**YOUR TASK**.
Please answer these questions from the Cape Dory Typhoon thread:
(a) What boat did Sabreman's sister and brother-in-law buy after selling their Typhoon?
(b) What type of keel did JimMcGee's Catalina 22 have?
(c) What boat was CalebD on when a Typhoon sailed up this summer?

**PROVIDED TEXT**.
————
# Anyone here have first hand experience on a Cape Dory Typhoon?



## chrisncate (Jan 29, 2010)

...


----------



## Sabreman (Sep 23, 2006)

My sister and brother-in-law had a Typhoon for many years before selling it for their CD 25D. I've sailed the boat many times and I'd say that it's a tender boat (as are many CDs) due to the long overhangs and narrow beam. It also takes quite a bit of wind to get going due to its weight. They are easy on the eye as are all Carl Alberg's designs, but I'd by a Catalina 22 before the Typhoon. I can't envision folding myself into their cubby for an overnight.

The Catalina 22 (which my parents owned before their 27 & 30) is a great boat that's an easy weekender and has a huge cockpit. Since they are centerboard boats, they can get up and go. There are so many of them that a reasonably priced one in good condition is easy to find.


----------



## blowinstink (Sep 3, 2007)

chrisncate said:


> Thinking about wasting yet more time, resources and energy on a boat again, this time with the lofty aspiration of simply day sailing on the bay (ok, maybe overnight camping once in awhile too). The CD Typhoon appeals to me for the obvious Alberg 30 similarities...
> 
> Anyone have any insight to share on the Typhoon? I am also considering a Catalina 22, but I have always enjoyed being out in the stink and bashing around in the short period waves that march up/down the bay, which makes the Typhoon seem more appealing from a design standpoint (again, it's so Albergy..)
> 
> ?


Definitely go check out the boards at www.
capedory.org


----------



## CalebD (Jan 11, 2008)

2nd or 3rd hand or just my own observations. I love the look of the CD Typhoon. We had one sail up on us in our Tartan 27' this summer and we got a good look at her under sail. She was keeping up with us on a reach (I think). 
I love the rounded ports and the shippy look. Beautiful boat.
But I've never actually sailed on one. They might very well be a bit 'tender' as the Sabreman suggests which only means you need to learn to reef earlier. I'm sure the draft is appropriate for the Bay.
As you were.


----------



## daledog (Oct 16, 2009)

I know a woman in her 80's, who now has a CD25 (it's for sale). She laments having sold her typhoon and would trade her 25 for one. So Genie will tell you they are fantastic, fun little day sailers.


----------



## Ajax_MD (Nov 24, 2009)

Have you considered a Pearson Ariel or Commander? I'd also suggest the Triton, but you seem to be after something a little smaller.


----------



## LandLocked66c (Dec 5, 2009)

DO IT!

Kinda small though...


----------



## JimMcGee (Jun 23, 2005)

Hey Chris,
The Typhoons are very pretty boats, but as Sabreman said the Catalina 22 may be the more comfortable weekender. The pop-top model even more so.

We had a 22 wing keel. I deliberately looked for a wing so there would be less maintenance than with a swing keel and you still only draw 2 1/2 feet. It was a great little boat and I still miss her sometimes. If you plan to trailer rather than keep her in a slip the swing keel may be more attractive.

If you do some online searching you'll also find these little boats are tougher than many give them credit for. This guy, "Chip Ahoy" Home has done some serious cruising in his.
————
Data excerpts
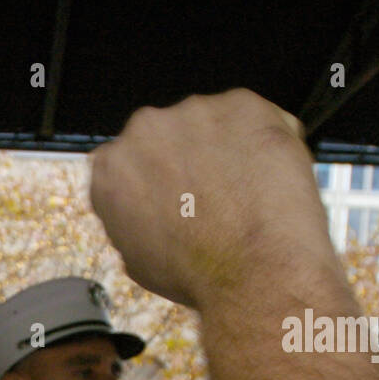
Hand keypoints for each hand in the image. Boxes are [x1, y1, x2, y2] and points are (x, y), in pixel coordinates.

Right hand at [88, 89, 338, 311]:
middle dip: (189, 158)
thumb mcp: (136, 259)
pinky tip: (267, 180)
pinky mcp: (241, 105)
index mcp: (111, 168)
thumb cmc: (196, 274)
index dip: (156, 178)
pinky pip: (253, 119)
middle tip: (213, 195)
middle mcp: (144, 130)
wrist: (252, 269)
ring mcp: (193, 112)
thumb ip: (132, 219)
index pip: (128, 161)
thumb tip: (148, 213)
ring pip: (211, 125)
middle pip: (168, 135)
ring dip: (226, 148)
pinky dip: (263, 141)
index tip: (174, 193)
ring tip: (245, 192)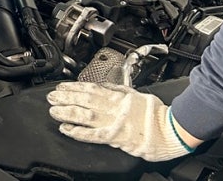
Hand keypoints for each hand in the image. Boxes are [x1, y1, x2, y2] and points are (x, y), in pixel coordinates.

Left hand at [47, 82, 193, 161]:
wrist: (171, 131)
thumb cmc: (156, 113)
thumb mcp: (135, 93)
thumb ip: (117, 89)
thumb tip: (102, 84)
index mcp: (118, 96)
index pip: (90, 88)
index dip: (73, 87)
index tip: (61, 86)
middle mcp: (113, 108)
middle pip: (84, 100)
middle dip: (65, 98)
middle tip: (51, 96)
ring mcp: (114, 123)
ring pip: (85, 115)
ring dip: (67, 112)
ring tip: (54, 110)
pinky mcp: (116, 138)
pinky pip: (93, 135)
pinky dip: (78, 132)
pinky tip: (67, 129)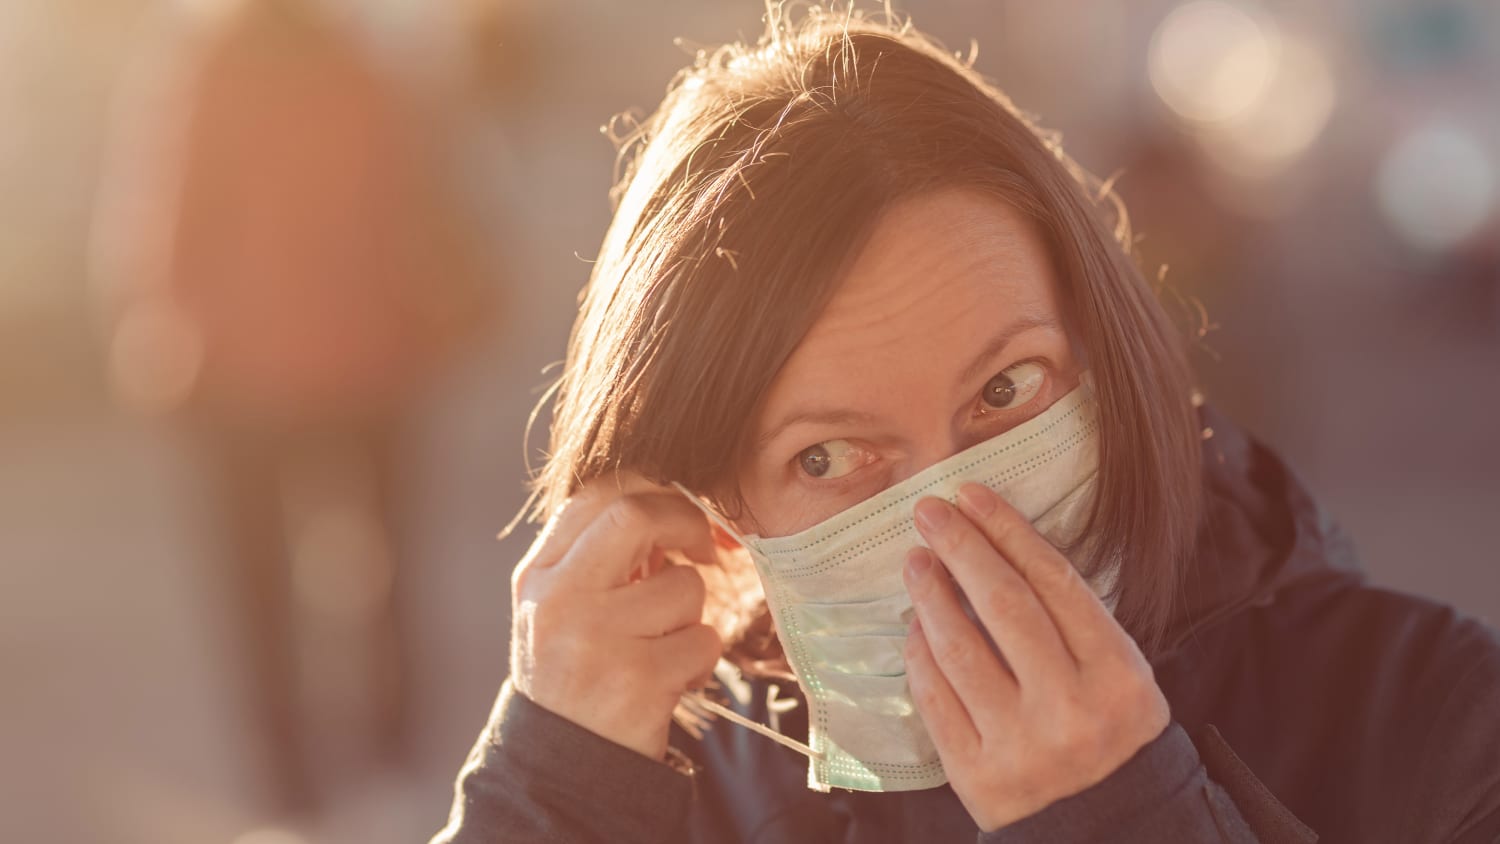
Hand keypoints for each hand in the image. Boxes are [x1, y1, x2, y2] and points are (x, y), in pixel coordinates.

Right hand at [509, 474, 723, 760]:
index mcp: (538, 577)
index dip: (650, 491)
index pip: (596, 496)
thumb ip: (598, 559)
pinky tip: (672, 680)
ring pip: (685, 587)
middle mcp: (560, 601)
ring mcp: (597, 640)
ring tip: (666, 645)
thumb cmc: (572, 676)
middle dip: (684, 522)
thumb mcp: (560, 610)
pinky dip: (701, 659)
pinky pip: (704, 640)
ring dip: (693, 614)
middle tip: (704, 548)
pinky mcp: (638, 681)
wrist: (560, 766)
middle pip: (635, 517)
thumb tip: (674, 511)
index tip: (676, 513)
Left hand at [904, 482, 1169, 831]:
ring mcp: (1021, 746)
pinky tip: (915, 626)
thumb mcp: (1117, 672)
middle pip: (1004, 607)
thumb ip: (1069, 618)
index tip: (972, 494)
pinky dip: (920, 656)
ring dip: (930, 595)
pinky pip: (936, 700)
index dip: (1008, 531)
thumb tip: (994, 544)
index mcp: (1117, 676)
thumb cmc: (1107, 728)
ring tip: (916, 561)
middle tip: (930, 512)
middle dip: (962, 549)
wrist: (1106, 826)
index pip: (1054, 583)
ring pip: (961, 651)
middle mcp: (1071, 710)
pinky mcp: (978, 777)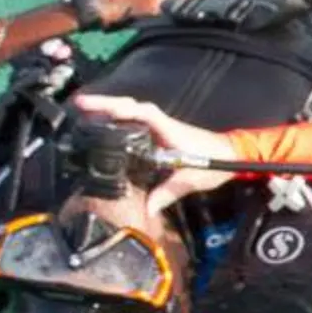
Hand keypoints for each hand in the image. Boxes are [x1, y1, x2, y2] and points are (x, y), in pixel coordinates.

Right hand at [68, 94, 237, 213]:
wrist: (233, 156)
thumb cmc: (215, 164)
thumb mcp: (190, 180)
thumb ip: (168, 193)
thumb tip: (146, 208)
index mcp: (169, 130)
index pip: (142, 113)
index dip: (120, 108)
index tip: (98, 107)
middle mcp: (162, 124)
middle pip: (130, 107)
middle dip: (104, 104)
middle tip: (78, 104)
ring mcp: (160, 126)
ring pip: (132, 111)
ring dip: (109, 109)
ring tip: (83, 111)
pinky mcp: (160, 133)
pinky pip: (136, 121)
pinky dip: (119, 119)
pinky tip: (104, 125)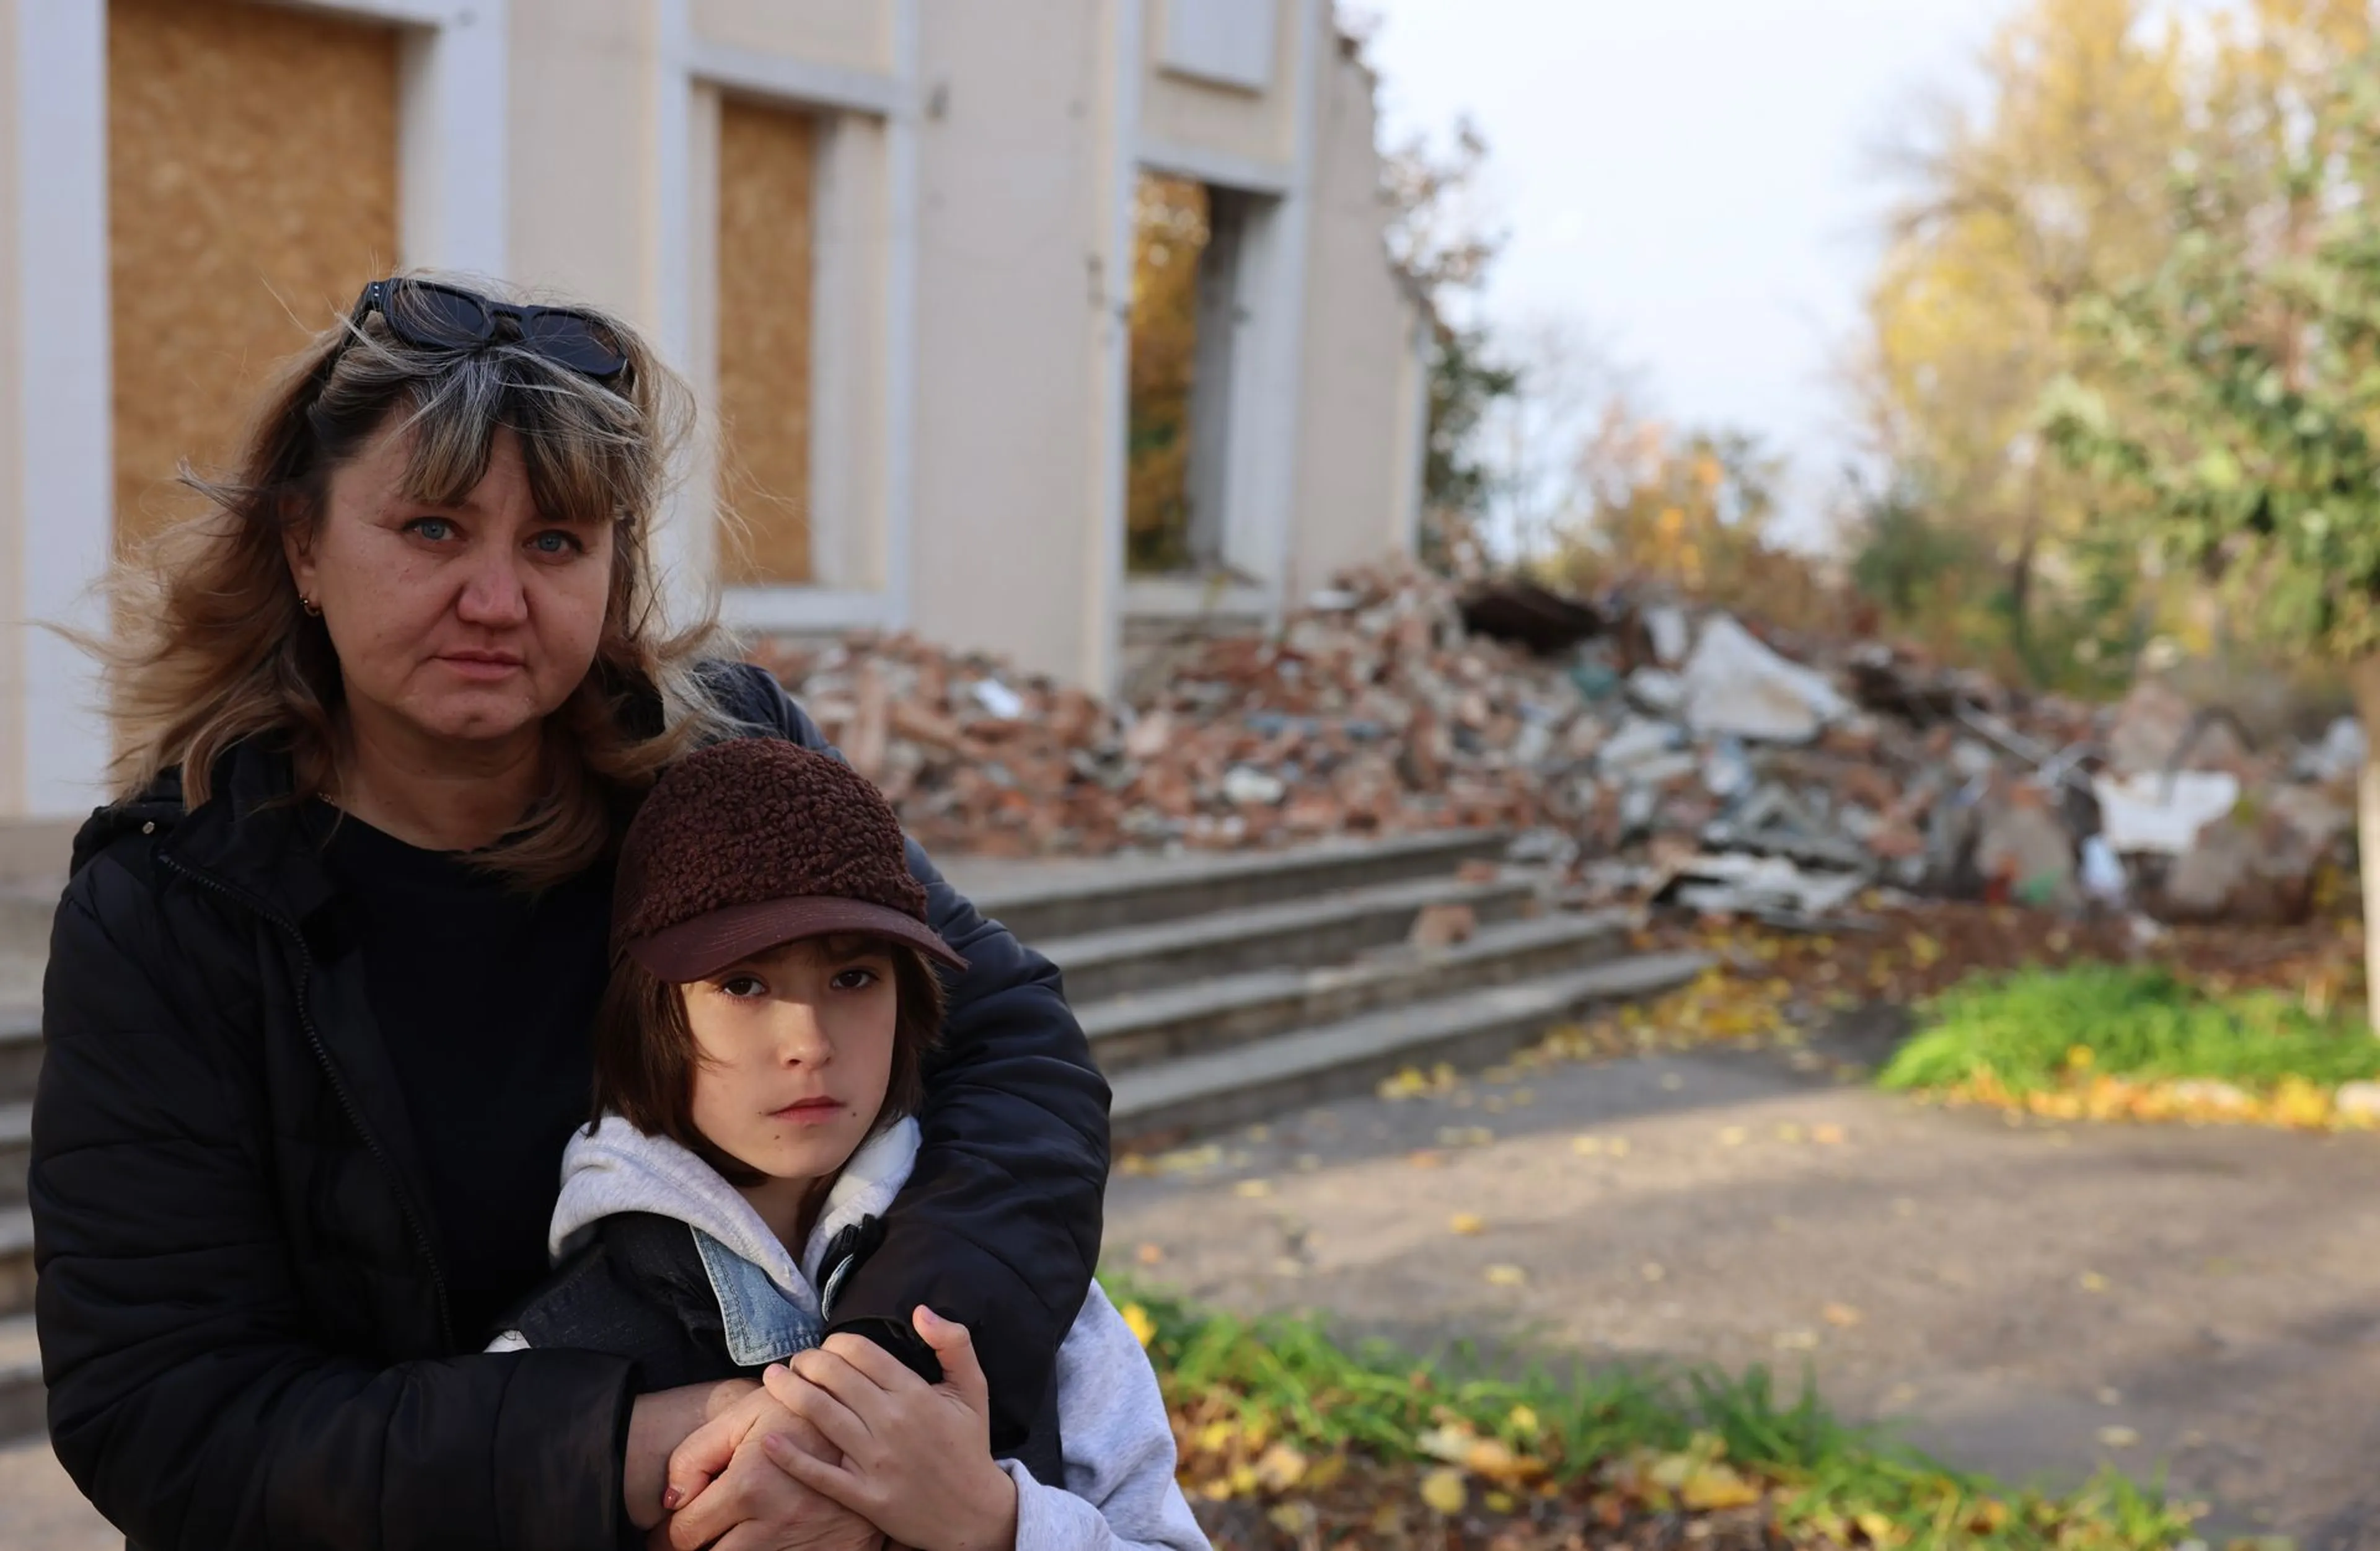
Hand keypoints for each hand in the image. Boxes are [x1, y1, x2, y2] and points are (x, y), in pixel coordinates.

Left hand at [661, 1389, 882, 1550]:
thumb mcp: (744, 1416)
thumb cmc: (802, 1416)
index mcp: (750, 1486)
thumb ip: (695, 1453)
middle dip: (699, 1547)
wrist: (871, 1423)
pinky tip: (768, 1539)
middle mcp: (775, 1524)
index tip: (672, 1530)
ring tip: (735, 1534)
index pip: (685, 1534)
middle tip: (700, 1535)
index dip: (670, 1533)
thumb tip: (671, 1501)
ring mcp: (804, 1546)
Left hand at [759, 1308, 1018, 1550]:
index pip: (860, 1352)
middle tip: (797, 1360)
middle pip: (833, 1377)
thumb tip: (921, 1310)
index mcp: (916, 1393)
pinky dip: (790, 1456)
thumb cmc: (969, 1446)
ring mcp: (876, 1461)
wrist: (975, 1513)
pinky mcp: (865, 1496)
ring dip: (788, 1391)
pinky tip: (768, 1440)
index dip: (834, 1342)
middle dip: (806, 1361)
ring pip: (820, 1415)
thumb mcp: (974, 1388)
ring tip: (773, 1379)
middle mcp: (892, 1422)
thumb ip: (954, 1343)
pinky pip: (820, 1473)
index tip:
————
**TASK RESULT**.
(a) A CD 25D
(b) A wing keel
(c) A Tartan 27'